If the language for all text is the same, should I create one JLanguageTool for all threads? Do you have any suggestions to improve?

I also tried to use MultiThreadedJLanguageTool:

for (Text text : texts) {
  resultBuilder.add(
      executor.submit(
          () -> {
            String language = text.getLanguageCode();
            try {
              MultiThreadedJLanguageTool languageTool = new MultiThreadedJLanguageTool(AVAILABLE_LANGUAGES.get(language));
              List<RuleMatch> ruleMatches = languageTool.check(text.getText());
              return generateResult(ruleMatches);
            } catch (Throwable e) {
              logger.atWarning().withCause(e).log(
                  "LanguageTool failed for text: [%s]", text);
              return null;
            }
          }));
}

but I got the following error:

java.lang.RuntimeException: java.lang.InterruptedException
	at org.languagetool.MultiThreadedJLanguageTool.performCheck(MultiThreadedJLanguageTool.java:195)
	at org.languagetool.JLanguageTool.check(JLanguageTool.java:580)
	at org.languagetool.JLanguageTool.check(JLanguageTool.java:555)
	at org.languagetool.JLanguageTool.check(JLanguageTool.java:512)
	at org.languagetool.JLanguageTool.check(JLanguageTool.java:495)
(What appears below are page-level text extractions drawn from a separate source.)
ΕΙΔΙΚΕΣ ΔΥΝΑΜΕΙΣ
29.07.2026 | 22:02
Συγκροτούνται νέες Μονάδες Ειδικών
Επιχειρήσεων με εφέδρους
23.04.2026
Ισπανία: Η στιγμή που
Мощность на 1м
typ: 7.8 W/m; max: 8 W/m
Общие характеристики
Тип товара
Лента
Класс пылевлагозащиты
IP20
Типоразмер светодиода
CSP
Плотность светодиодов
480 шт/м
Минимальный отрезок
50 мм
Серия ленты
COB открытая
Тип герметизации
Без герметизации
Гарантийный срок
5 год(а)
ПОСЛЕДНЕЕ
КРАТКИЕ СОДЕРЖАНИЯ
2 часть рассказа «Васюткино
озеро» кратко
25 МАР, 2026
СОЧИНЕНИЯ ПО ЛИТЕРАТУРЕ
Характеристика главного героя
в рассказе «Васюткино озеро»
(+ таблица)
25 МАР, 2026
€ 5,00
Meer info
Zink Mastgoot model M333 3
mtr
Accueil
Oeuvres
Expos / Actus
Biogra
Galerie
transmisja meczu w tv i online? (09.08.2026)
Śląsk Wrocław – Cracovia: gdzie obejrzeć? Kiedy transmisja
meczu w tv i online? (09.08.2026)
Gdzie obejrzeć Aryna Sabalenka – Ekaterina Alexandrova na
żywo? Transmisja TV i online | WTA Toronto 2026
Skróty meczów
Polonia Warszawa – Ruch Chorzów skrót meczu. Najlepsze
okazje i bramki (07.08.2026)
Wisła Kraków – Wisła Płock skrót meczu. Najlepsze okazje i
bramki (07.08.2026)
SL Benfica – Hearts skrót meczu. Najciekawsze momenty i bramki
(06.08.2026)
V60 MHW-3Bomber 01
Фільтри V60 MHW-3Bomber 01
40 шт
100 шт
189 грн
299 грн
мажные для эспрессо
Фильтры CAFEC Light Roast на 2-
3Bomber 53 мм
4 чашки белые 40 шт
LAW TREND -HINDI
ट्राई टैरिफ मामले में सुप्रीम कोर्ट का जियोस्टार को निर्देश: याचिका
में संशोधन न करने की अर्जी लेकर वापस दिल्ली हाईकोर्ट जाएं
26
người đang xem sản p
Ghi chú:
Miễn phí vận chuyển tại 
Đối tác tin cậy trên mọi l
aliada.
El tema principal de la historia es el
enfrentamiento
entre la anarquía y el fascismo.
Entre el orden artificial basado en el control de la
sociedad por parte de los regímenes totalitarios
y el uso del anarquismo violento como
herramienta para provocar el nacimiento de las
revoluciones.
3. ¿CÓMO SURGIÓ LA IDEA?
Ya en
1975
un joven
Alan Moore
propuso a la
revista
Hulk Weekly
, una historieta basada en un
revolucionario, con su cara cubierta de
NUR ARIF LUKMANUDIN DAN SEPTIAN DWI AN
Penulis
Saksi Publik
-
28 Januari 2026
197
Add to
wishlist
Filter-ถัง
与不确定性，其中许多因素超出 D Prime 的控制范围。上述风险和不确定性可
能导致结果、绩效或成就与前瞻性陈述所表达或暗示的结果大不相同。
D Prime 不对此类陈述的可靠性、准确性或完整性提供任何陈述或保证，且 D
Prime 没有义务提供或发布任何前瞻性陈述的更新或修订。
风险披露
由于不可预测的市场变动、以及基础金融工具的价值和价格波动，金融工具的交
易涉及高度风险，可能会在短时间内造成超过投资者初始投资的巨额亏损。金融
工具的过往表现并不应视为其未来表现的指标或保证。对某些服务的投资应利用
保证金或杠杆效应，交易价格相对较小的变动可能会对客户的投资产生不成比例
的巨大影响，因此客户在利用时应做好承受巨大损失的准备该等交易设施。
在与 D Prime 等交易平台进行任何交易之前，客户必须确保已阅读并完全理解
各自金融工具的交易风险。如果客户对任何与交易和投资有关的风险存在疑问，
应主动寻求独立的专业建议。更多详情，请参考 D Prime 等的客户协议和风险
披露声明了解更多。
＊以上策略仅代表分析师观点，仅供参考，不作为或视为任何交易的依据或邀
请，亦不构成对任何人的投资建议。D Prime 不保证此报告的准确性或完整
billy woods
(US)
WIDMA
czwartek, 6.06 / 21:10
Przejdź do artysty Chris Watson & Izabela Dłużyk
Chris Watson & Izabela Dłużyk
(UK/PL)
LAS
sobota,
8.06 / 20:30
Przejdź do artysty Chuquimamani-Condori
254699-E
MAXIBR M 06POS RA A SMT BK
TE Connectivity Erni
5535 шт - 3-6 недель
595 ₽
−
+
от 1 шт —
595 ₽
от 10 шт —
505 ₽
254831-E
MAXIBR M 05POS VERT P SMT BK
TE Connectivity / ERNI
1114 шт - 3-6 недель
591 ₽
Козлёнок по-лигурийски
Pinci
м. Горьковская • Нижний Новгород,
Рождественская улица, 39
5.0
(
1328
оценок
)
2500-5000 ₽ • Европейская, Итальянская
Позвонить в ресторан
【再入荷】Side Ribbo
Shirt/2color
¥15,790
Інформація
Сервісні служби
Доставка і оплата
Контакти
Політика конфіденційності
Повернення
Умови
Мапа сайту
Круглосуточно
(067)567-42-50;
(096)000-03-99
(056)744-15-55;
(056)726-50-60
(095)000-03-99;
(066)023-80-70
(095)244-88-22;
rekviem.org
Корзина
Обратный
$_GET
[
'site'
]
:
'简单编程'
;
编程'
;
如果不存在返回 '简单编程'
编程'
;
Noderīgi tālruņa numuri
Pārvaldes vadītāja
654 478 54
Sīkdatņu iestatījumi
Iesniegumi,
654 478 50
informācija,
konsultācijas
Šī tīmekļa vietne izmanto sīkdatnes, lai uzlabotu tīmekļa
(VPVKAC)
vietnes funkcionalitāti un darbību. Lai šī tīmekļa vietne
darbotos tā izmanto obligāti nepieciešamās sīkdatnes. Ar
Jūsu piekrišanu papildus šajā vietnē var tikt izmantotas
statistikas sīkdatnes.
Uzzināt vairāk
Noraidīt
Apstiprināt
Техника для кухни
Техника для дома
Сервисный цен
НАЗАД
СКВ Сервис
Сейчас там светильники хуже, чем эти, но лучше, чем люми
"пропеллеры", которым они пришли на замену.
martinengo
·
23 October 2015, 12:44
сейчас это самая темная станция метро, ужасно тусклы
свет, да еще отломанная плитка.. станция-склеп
Not sure what’s the issue here. Seems those threads are interrupting each other? but why? They didn’t share anything, right?

It’s expected that the first check is slower. You should create a new JLanguageTool for each thread. Creating JLanguageTool is fast, creating the language can be slow.

Could you post the complete stack trace?

Sorry the stack trace is truncated:

java.lang.RuntimeException: java.lang.InterruptedException
	at org.languagetool.MultiThreadedJLanguageTool.performCheck(MultiThreadedJLanguageTool.java:195)
	at org.languagetool.JLanguageTool.check(JLanguageTool.java:580)
	at org.languagetool.JLanguageTool.check(JLanguageTool.java:555)
	at org.languagetool.JLanguageTool.check(JLanguageTool.java:512)
	at org.languagetool.JLanguageTool.check(JLanguageTool.java:495)
	at internal code...
	at java.util.concurrent.ThreadPoolExecutor.runWorker(ThreadPoolExecutor.java:1149)
	at java.util.concurrent.ThreadPoolExecutor$Worker.run(ThreadPoolExecutor.java:624)
	at internal code...
	at java.lang.Thread.run(Thread.java:748)
Caused by: java.lang.InterruptedException
	at java.util.concurrent.FutureTask.awaitDone(FutureTask.java:404)
	at java.util.concurrent.FutureTask.get(FutureTask.java:191)
	at java.util.concurrent.AbstractExecutorService.invokeAll(AbstractExecutorService.java:244)
	at org.languagetool.MultiThreadedJLanguageTool.performCheck(MultiThreadedJLanguageTool.java:190)
	... 12 more

The language is declared as a static variable.

private static final Map<String, Language> AVAILABLE_LANGUAGES = Map.of("pt-BR", new BrazilianPortuguese());

It should be created when the class is loaded. So I think creating JLanguageTool contributed the most latency.

I’m not sure about the stacktrace. Maybe your executor has a timeout that causes this?

About the performance: do you still consider this an issue? It will be tricky to debug here, I think one would need to see the whole code and profile it, preferably in a production-like setting.